Extracted data entries
##########

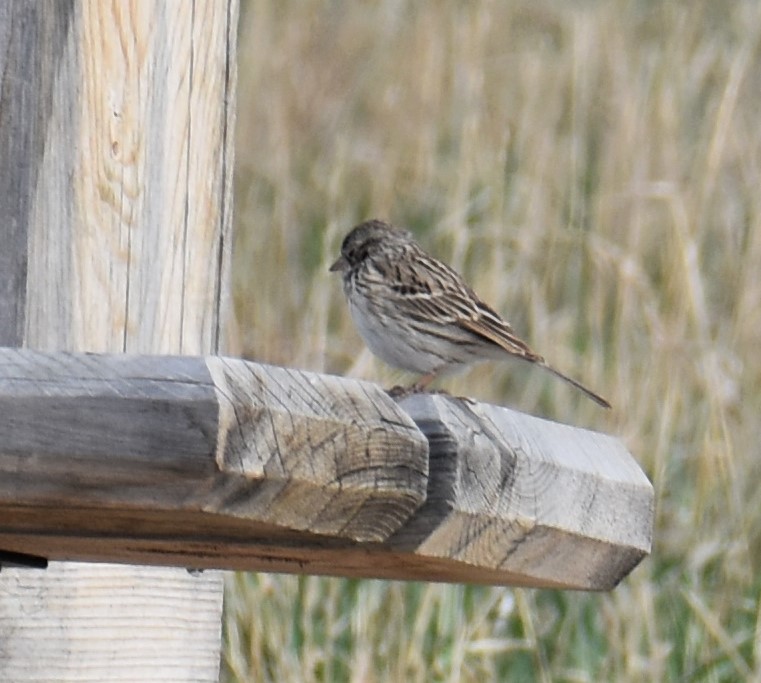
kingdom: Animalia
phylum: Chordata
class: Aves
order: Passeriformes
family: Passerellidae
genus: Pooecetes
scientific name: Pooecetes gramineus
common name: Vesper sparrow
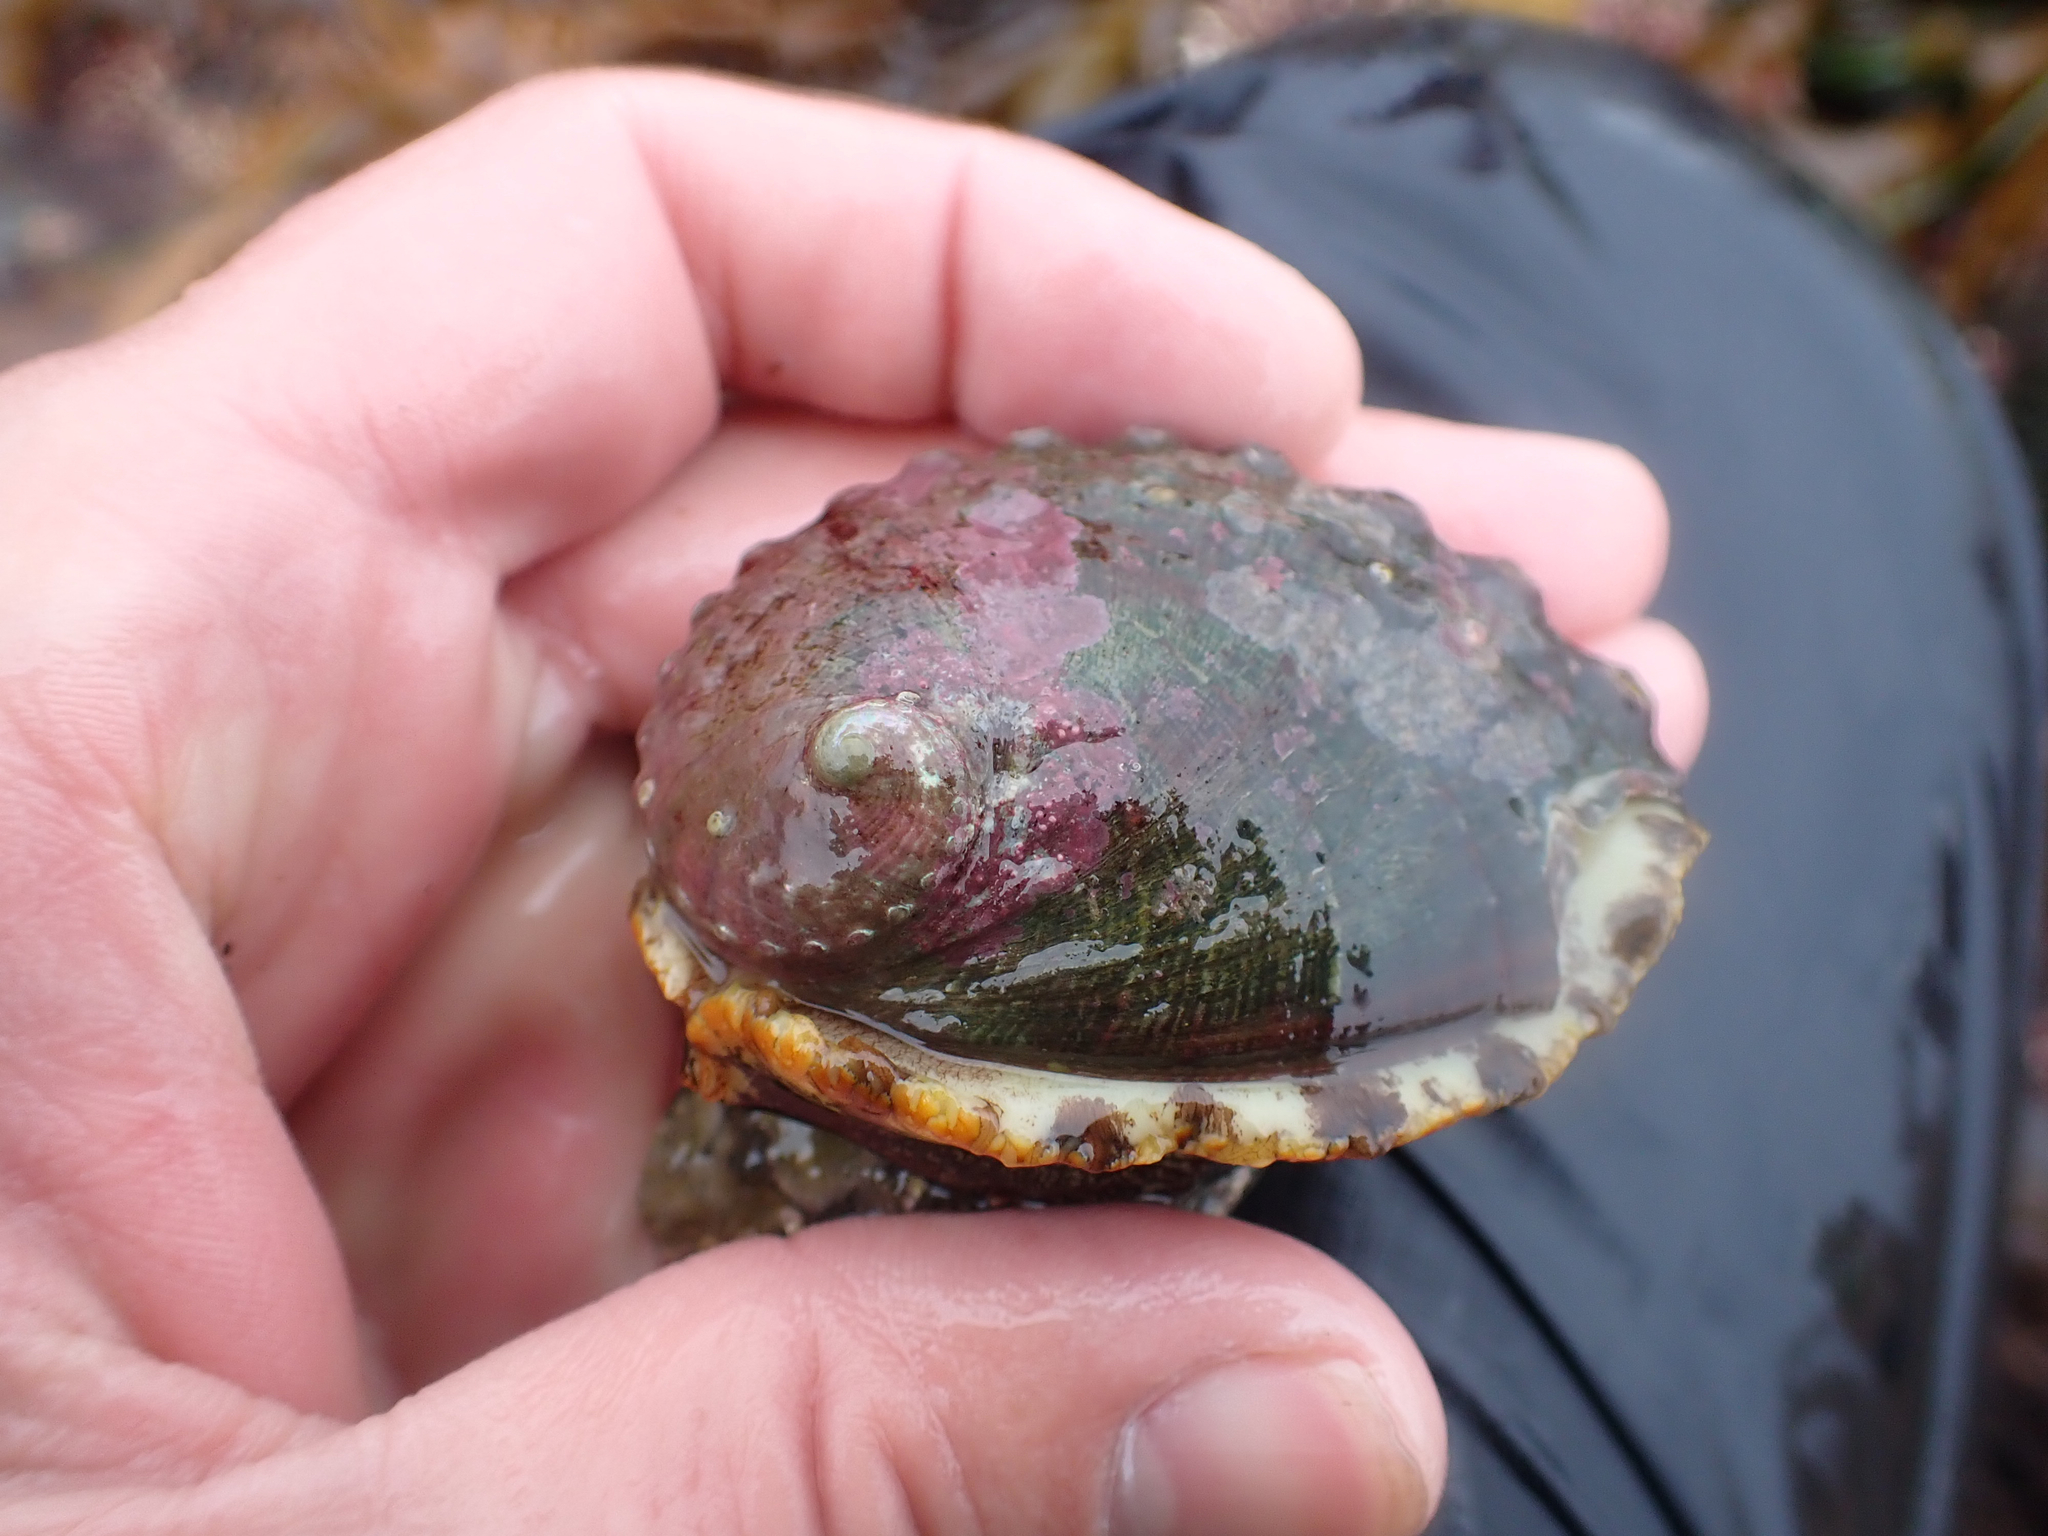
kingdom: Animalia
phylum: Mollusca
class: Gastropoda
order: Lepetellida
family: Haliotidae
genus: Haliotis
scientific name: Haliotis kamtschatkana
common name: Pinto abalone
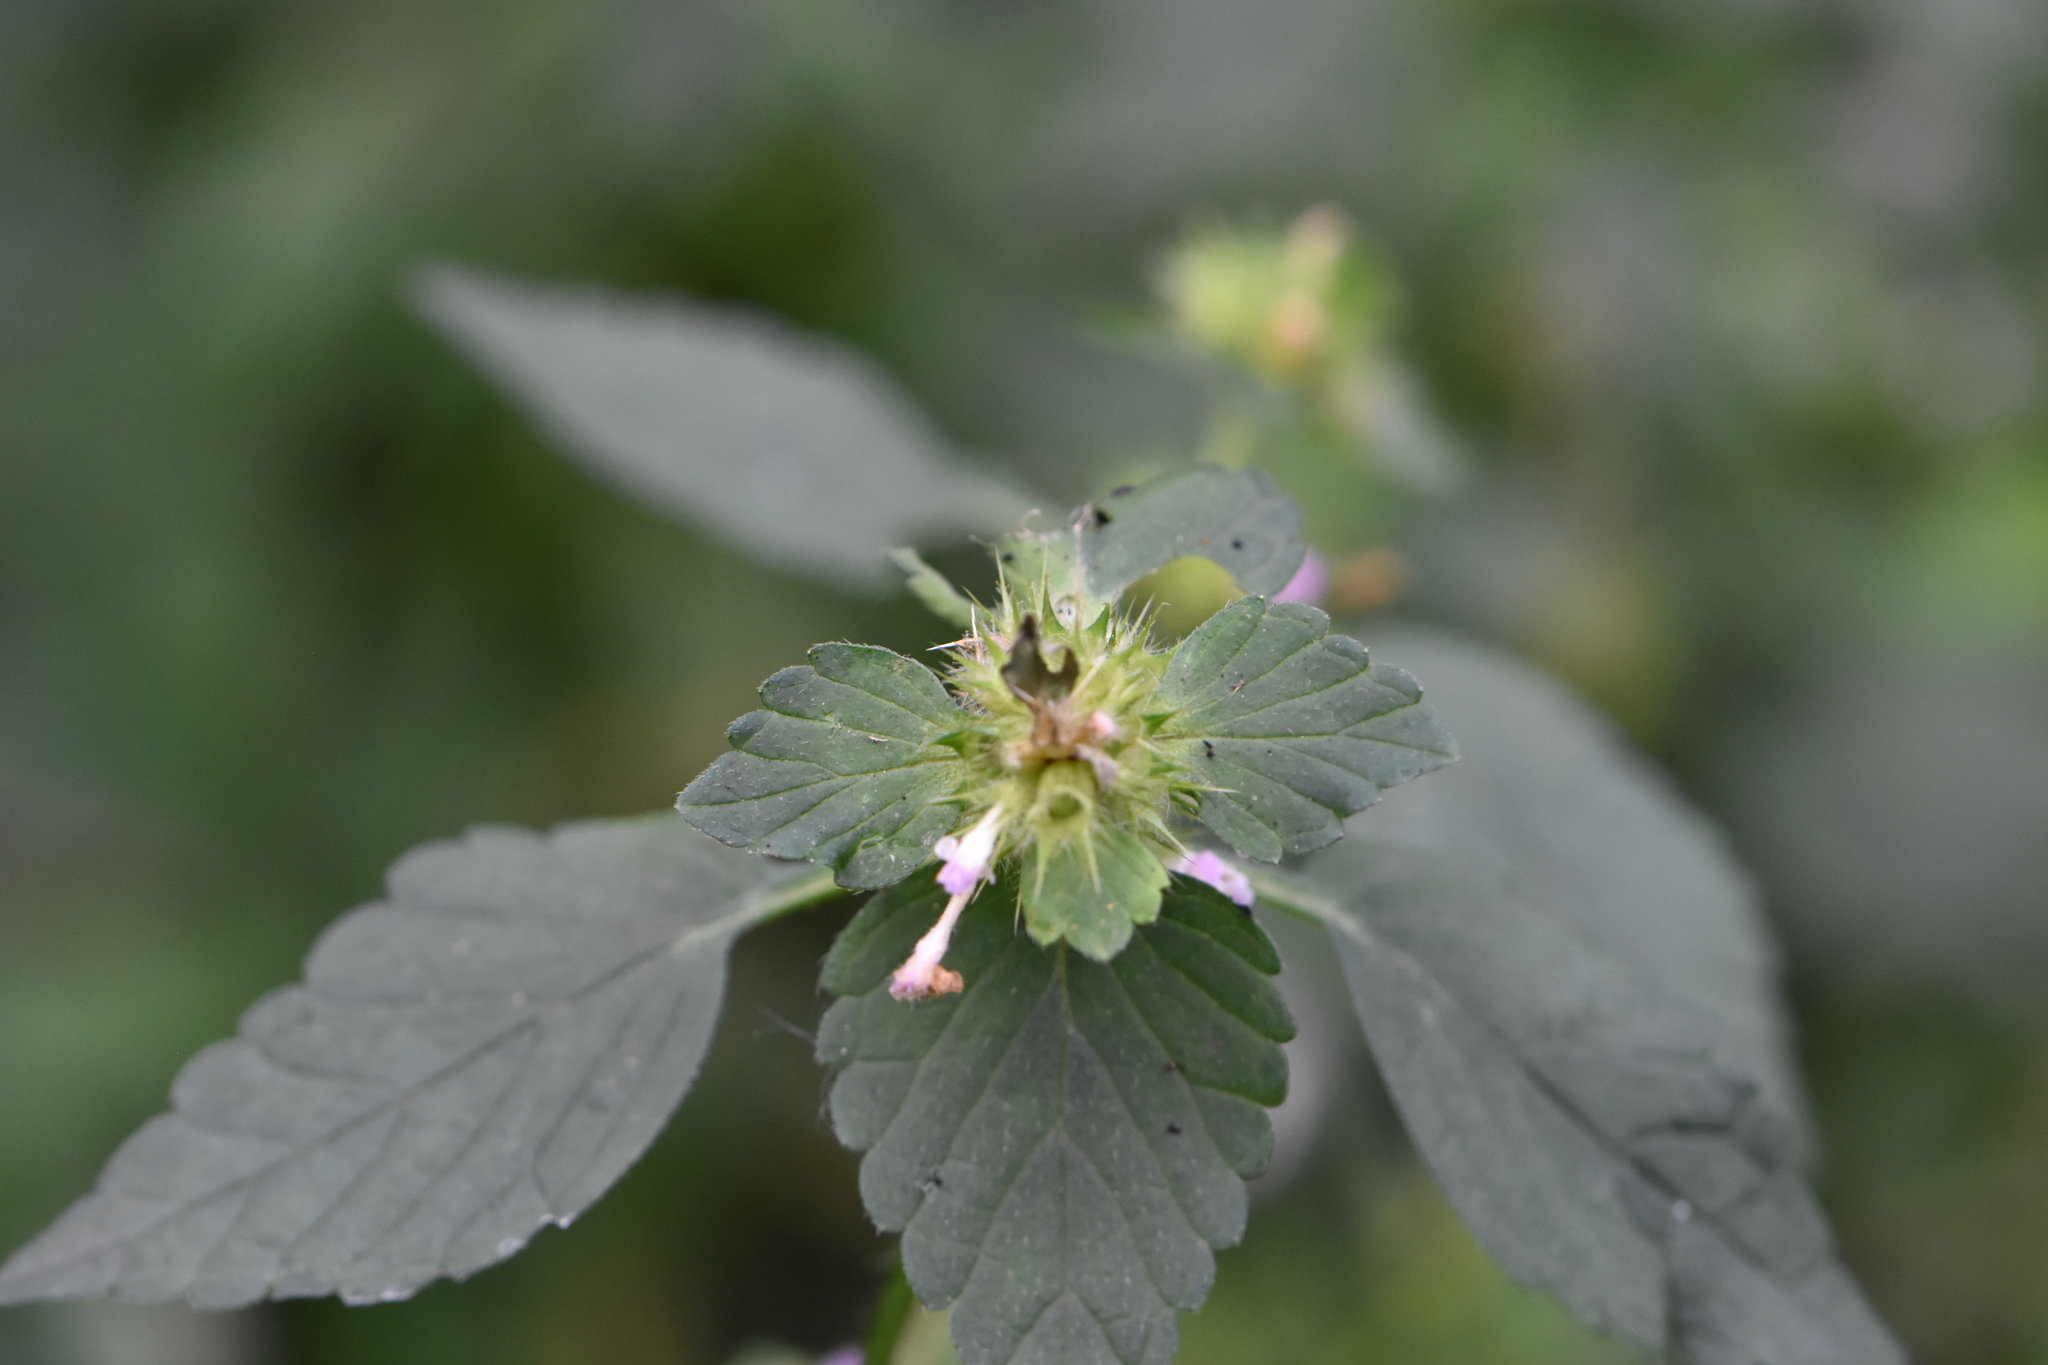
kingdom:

##########

• [Work to complete]: Copy out every line of the listing above word for word, leaving out the pictures.

• [Result of the task]:
kingdom: Animalia
phylum: Chordata
class: Aves
order: Passeriformes
family: Passerellidae
genus: Pooecetes
scientific name: Pooecetes gramineus
common name: Vesper sparrow
kingdom: Animalia
phylum: Mollusca
class: Gastropoda
order: Lepetellida
family: Haliotidae
genus: Haliotis
scientific name: Haliotis kamtschatkana
common name: Pinto abalone
kingdom:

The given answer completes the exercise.